Acara tersebut menghadirkan kolaborasi massal seni pupuik sarunai, permainan talempong, dan atraksi silat Minangkabau dengan peserta terbanyak se-Indonesia.
Sebanyak 808 peserta secara serentak meniup melodi pupuik sarunai di kawasan car free day Padang, tepatnya di Jalan Jenderal Sudirman, Minggu (18/5/2025).
Dengan kolaborasi budaya yang megah dan meriah, festival ini menguatkan posisi Sumbar sebagai pusat pelestarian seni budaya Minangkabau.
Sertifikat Rekor MURI Nomor: 12196/R.MURI/V/2025 diserahkan langsung kepada Gubernur Mahyeldi yang diwakili oleh Kepala Dinas Pemuda dan Olahraga Sumbar, Maifrizon.
Maifrizon menuturkan bahwa pencapaian ini bukan hanya soal jumlah peserta, namun juga keberhasilan penyelenggara dalam mengintegrasikan berbagai bentuk seni tradisi lokal ke dalam satu panggung besar secara serentak.Ia menambahkan bahwa festival ini merupakan bagian dari program unggulan “Gerak Cepat Sumbar Harmonis” yang bertujuan menguatkan kehidupan masyarakat beradat dan berbudaya berbasis agama dan kearifan lokal.
“Rekor ini adalah bentuk nyata kecintaan Pemerintah Daerah terhadap budaya Minangkabau,” ujar Maifrizon.

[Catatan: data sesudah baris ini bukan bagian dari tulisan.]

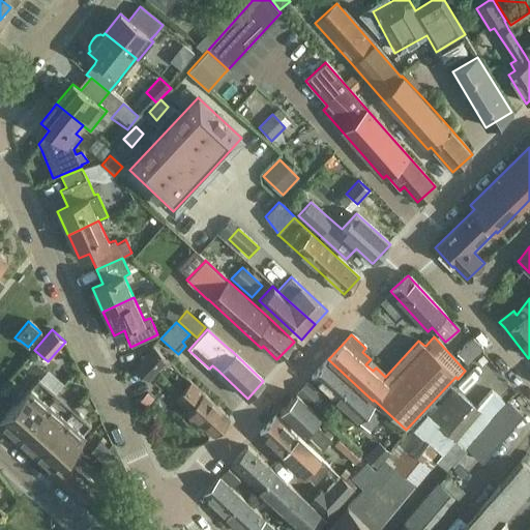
[(466,364),(481,350),(482,349),(473,337),(455,353),(466,364)]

Ia menekankan pentingnya memperkenalkan kekayaan budaya kepada generasi muda agar tidak tercerabut dari akar identitasnya.
Menurutnya, pelestarian budaya tidak hanya membutuhkan regulasi, tetapi juga aksi nyata seperti Festival Sumbar Tageh yang berhasil menarik ribuan masyarakat.
Gelaran ini tidak hanya melibatkan tamu undangan, tetapi juga menarik perhatian luas dari publik.